What's with this obsession about eating fresh chicken? The obsession is such that Health Secretary Dr Ko Wing-man daren't shut down wet markets with live chickens for fear that consumers and traders will go after his scalp. Mainlanders are dying from bird flu, for goodness sake. But Ko says we get our poultry from southern China, which has so far escaped the latest killer flu. And he assures us the chickens are checked at entry points. So what's he saying? That he'll keep his arms folded until the killer flu strikes us? Isn't that shutting the coop door after the chicken has flown? It's just a matter of time before the outbreak scaring the hell out of people in eastern China reaches us. And no one can guarantee that the virus won't mutate to spread from human to human. Some experts are already saying we can't rule that out. And a Beijing boy now has the virus without symptoms. That's scary because we can't tell who are carriers. About one million mainlanders will head our way for the May 1 Labour Day golden week holiday. Some could be incubating the virus. We can't shut our doors but we can stay ahead of the curve. For starters, we can shut our coop door. The markets are a time bomb. Ban them now.
Time to remove the painful peg to US dollar
Public Eye is not an economist but we need to ask this: now that the Hong Kong dollar link to the US greenback is so loaded with baggage isn't it time policy-makers shook off the bogeyman and started wondering if the peg is still in our best interests? Former Monetary Authority boss Joseph Yam Chi-kwong did wonder some months ago but was clobbered into silence by critics still thinking inside the box. The yuan is at a record high against the greenback. That, of course, means the Hong Kong dollar has slumped even further against the yuan because of the peg's baggage. It wasn't that long ago when HK$1 equalled one yuan, but now we must pay over HK$1.20. We buy much of our daily needs from the mainland. Struggling Hong Kong families, whose incomes have stagnated over the years, must dig ever deeper into their pockets to survive. The link is hurting ordinary Hongkongers. How much longer must we be chained to it? Hong Kong pegged to the greenback in the 1980s at the height of the handover confidence crisis. But where's the confidence crisis now? We always compare ourselves to Singapore and boast about how we're better. Yet the Singapore currency is strengthening by leaps and bounds without a greenback link. Surely, it's time to wonder what we are doing wrong. Or is the foundation that props us up as a major financial centre just a post-handover mirage that we are too scared to tamper with?

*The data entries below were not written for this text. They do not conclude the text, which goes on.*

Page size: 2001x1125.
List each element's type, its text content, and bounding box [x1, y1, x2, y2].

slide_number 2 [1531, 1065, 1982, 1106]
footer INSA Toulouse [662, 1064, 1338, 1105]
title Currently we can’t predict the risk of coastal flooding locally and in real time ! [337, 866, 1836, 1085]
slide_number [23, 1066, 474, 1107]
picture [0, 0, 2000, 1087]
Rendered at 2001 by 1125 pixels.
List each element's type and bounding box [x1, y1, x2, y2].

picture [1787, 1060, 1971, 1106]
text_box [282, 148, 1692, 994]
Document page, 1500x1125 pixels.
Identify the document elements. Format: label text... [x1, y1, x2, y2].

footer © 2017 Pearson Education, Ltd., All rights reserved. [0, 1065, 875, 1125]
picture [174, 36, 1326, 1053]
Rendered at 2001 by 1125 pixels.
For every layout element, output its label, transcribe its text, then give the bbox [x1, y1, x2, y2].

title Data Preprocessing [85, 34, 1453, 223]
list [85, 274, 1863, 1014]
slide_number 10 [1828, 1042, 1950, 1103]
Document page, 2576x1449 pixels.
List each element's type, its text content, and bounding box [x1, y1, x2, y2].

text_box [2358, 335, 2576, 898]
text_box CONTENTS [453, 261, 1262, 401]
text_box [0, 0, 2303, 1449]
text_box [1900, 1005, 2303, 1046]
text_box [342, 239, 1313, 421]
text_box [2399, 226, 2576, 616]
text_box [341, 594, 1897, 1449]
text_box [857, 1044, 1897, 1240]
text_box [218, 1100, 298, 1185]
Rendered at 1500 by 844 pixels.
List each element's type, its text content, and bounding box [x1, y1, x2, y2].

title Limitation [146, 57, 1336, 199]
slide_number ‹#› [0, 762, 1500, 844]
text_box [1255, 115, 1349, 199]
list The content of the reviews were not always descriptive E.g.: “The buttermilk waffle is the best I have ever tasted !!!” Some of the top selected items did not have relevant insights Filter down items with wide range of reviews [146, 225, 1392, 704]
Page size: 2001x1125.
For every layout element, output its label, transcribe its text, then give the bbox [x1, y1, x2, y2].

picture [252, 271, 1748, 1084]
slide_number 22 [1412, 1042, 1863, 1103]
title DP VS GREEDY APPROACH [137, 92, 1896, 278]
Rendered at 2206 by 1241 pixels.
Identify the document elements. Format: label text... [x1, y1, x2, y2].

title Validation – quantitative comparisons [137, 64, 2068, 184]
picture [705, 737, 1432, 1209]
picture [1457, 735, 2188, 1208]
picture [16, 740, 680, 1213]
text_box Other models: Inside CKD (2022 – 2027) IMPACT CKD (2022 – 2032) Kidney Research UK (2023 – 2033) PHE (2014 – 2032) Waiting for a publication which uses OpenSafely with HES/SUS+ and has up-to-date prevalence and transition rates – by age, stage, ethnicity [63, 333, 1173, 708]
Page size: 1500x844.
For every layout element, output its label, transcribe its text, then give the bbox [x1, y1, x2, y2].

Forget it, supermarkets do not have a heart
So why is everyone aghast at the Consumer Council's findings that our supermarkets have increased prices way above the inflation rate? Haven't we been telling you time and again that our supermarket chains are greedy profiteers? The government has ignored fake sales and price-gouging for years. The council wants the supermarkets to have a heart for the sake of struggling Hongkongers? Forget it, they have no heart.